GUESS WHAT!!!! If you read my previous post I’m pretty sure you might be able to guess what DID happen this week-end. 🙂
It started like this…
Craig was past due for a haircut in a major sort of way. And since I’m his new beautician, as soon as breakfast clean-up was done, I got out my new haircutting scissors, a comb, and started clipping away. A little bit later, while I’m evening things out, someone comes to the door and says there is a laboring mom at the clinic.
WHAHOO!!! I’ve been waiting since January 2 for this day. I wasn’t going to miss it this time. I looked at Craig and said, “I think your haircut looks great”, dropped the comb and scissors on the counter, and ran off—leaving my poor husband in a puddle of hair.
I caught my breath and realized I had some time. For all my “Palace Friends” I know you need the nitty gritty details. Here ya go— Gravida 3, para 2. Full term. 5cm and ballotable. Amniotic sac intact. By leopold’s maneuver I’m assuming vertex and a singleton pregnancy. GBS unknown, of course.
My knee jerk reaction is to grab the fetal monitors, open a fancy admission kit, and prepare my delivery table. Oh, and can I get an epidural please?
But it doesn’t work that way here. My monitors are my hands on her abdomen. My admission kit is a clean shitangi laid on the bed and a box of gloves. My epidural is a touch of love, applying counter pressure during her back labor, coached breathing techniques, and words of encouragement. My delivery table is ready with a cord clamp, sterile scalpel, and a couple hemostats. I eyeball the drugs I have available for worst case scenario.
I noticed a band of short horizontal scars across her lower back and wrapped around her abdomen. I asked her what they are for. She said they practice witch craft in the villages where she works, and that was to protect her from the curse of bleeding continuously. I wanted to tell her there’s a much better way to protect yourself from the devil—but now wasn’t the time.
She was very hypertensive and her labor stalled out at 8cm for several hours. Her contractions began spacing out. I was getting nervous. I frequently checked fetal heart tones with the awesome doppler I was gifted before leaving work. Baby sounded reassuring. I shut my eyes and imagined what it might look like on a printed strip. After reading fetal strips for 12 years, you learn to correlate the visual print out with how it audibly sounds. This was the best I could do.
She was getting tired and her expression weary. When her labor started stalling I decided to teach her that trusty little trick—labor nurses you know what I’m talking about. After working on it about 45 seconds she moaned through an intense contraction. When it was over she looked at me funny and said… “now why didn’t you tell me about that sooner?” We got the contractions every 2-3 minutes, but still, no change.
We walked. We squatted.
Then I remembered that other trusty little trick—the peanut ball! Yes, palace friends, I made a peanut ball. With every towel and blanket I could find, with a little extra bulk added the sides of my roll, and a clean sheet tucked around the bundle, we had ourselves an original Zambian peanut ball, and it was put to the test!

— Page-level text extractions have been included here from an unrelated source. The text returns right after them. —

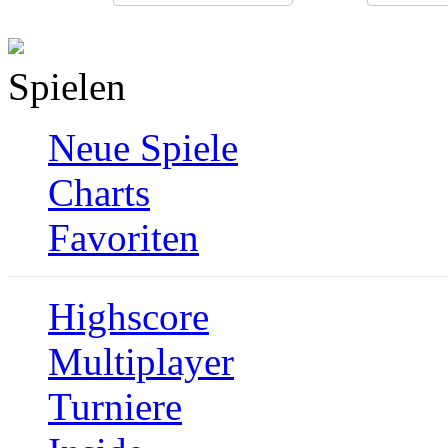
Spielen
Neue Spiele
Charts
Favoriten
Highscore
Multiplayer
Turniere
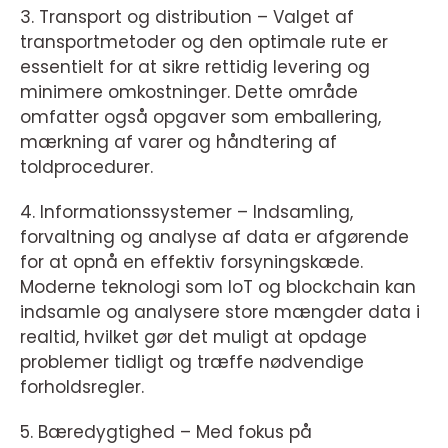
3. Transport og distribution – Valget af
transportmetoder og den optimale rute er
essentielt for at sikre rettidig levering og
minimere omkostninger. Dette område
omfatter også opgaver som emballering,
mærkning af varer og håndtering af
toldprocedurer.
4. Informationssystemer – Indsamling,
forvaltning og analyse af data er afgørende
for at opnå en effektiv forsyningskæde.
Moderne teknologi som IoT og blockchain kan
indsamle og analysere store mængder data i
realtid, hvilket gør det muligt at opdage
problemer tidligt og træffe nødvendige
forholdsregler.
5. Bæredygtighed – Med fokus på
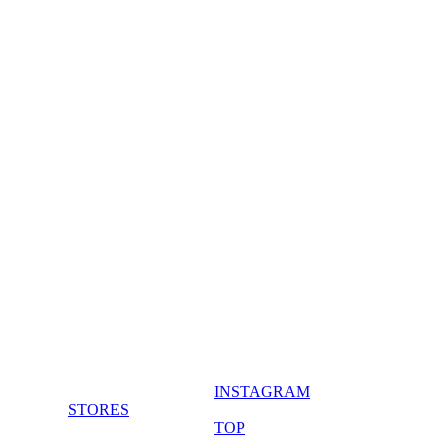
INSTAGRAM
STORES
TOP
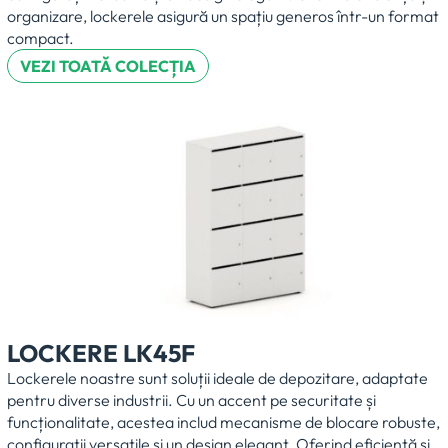
organizare, lockerele asigură un spațiu generos într-un format
compact.
VEZI TOATĂ COLECȚIA
LOCKERE LK45F
Lockerele noastre sunt soluții ideale de depozitare, adaptate
pentru diverse industrii. Cu un accent pe securitate și
funcționalitate, acestea includ mecanisme de blocare robuste,
configurații versatile și un design elegant. Oferind eficiență și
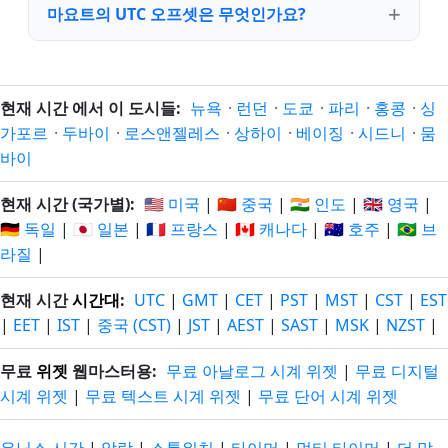
마요트의 UTC 오프셋은 무엇인가요?
현재 시간 에서 이 도시들:
뉴욕
·
런던
·
도쿄
·
파리
·
홍콩
·
싱
가포르
·
두바이
·
로스앤젤레스
·
상하이
·
베이징
·
시드니
·
뭄
바이
현재 시간 (국가별):
🇺🇸 미국
|
🇨🇳 중국
|
🇮🇳 인도
|
🇬🇧 영국
|
🇩🇪 독일
|
🇯🇵 일본
|
🇫🇷 프랑스
|
🇨🇦 캐나다
|
🇦🇺 호주
|
🇧🇷 브
라질
|
현재 시간
시간대
:
UTC
|
GMT
|
CET
|
PST
|
MST
|
CST
|
EST
|
EET
|
IST
|
중국 (CST)
|
JST
|
AEST
|
SAST
|
MSK
|
NZST
|
무료
위젯
웹마스터용:
무료 아날로그 시계 위젯
|
무료 디지털
시계 위젯
|
무료 텍스트 시계 위젯
|
무료 단어 시계 위젯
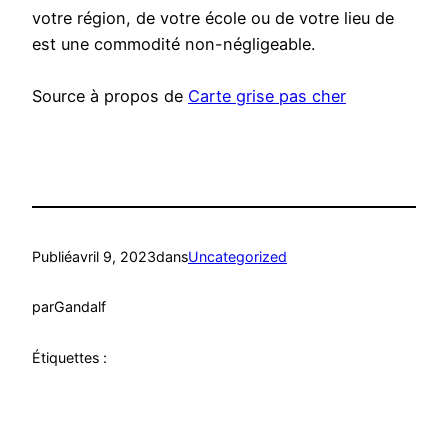
votre région, de votre école ou de votre lieu de
est une commodité non-négligeable.
Source à propos de
Carte grise pas cher
Publié
avril 9, 2023
dans
Uncategorized
par
Gandalf
Étiquettes :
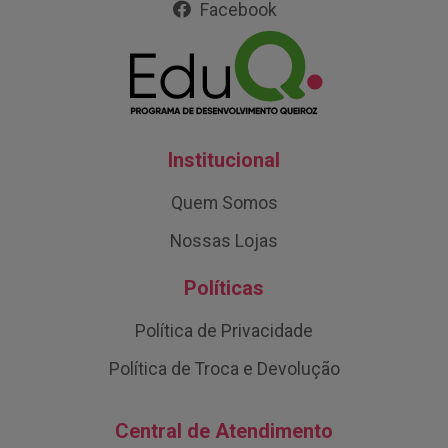
Facebook
Institucional
Quem Somos
Nossas Lojas
Políticas
Política de Privacidade
Política de Troca e Devolução
Central de Atendimento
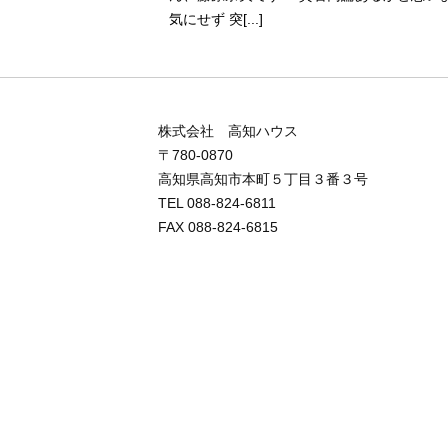
気にせず 突[...]
株式会社 高知ハウス
〒780-0870
高知県高知市本町５丁目３番３号
TEL 088-824-6811
FAX 088-824-6815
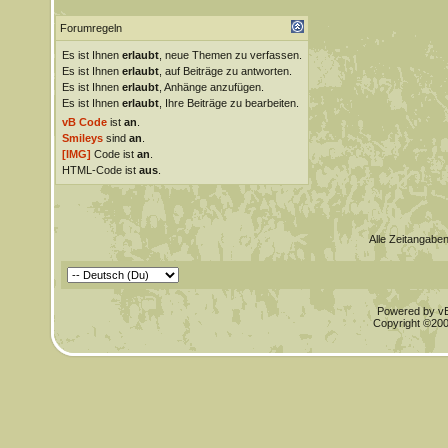
Forumregeln
Es ist Ihnen
erlaubt
, neue Themen zu verfassen.
Es ist Ihnen
erlaubt
, auf Beiträge zu antworten.
Es ist Ihnen
erlaubt
, Anhänge anzufügen.
Es ist Ihnen
erlaubt
, Ihre Beiträge zu bearbeiten.
vB Code
ist
an
.
Smileys
sind
an
.
[IMG]
Code ist
an
.
HTML-Code ist
aus
.
Alle Zeitangaben
Powered by vBu
Copyright ©2000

Mudenda, a local nurse who had been checking in, stayed at the bedside now to monitor her blood pressure and administer some meds.
Eventually, she was complete. After about 18 hours of labor she was ready to push.
The sun was setting right at this time and a warm glow streamed through the open window. Sabbath was here, and from our local church just down the road, we could hear the rich harmonies of hymns being sung. I felt like we were being serenaded by the gorgeous voices of those worshiping God. It was beautiful. I paused momentarily to take in the holy atmosphere. Fresh energy renewed us all. We were about to meet this precious little baby.
At 1835, the cutest little Zambian girl was born.
Mudenda and I affirmed our patient for her long hard work. We then smiled and decided we made a good team too. And in my heart, I praised God for being the Great physician and taking care of us all.
Happy Sabbath world.
Happy birthday little girl. I just realized I never learned your name. But we will meet again soon. I’m sure it will be just as gorgeous as you are.
And far as Craig’s unfinished haircut goes… I’ll fix any gaps or long strands before we go to church in the morning… lol.
(This story was written last week-end. I’m glad I got to finally post it!)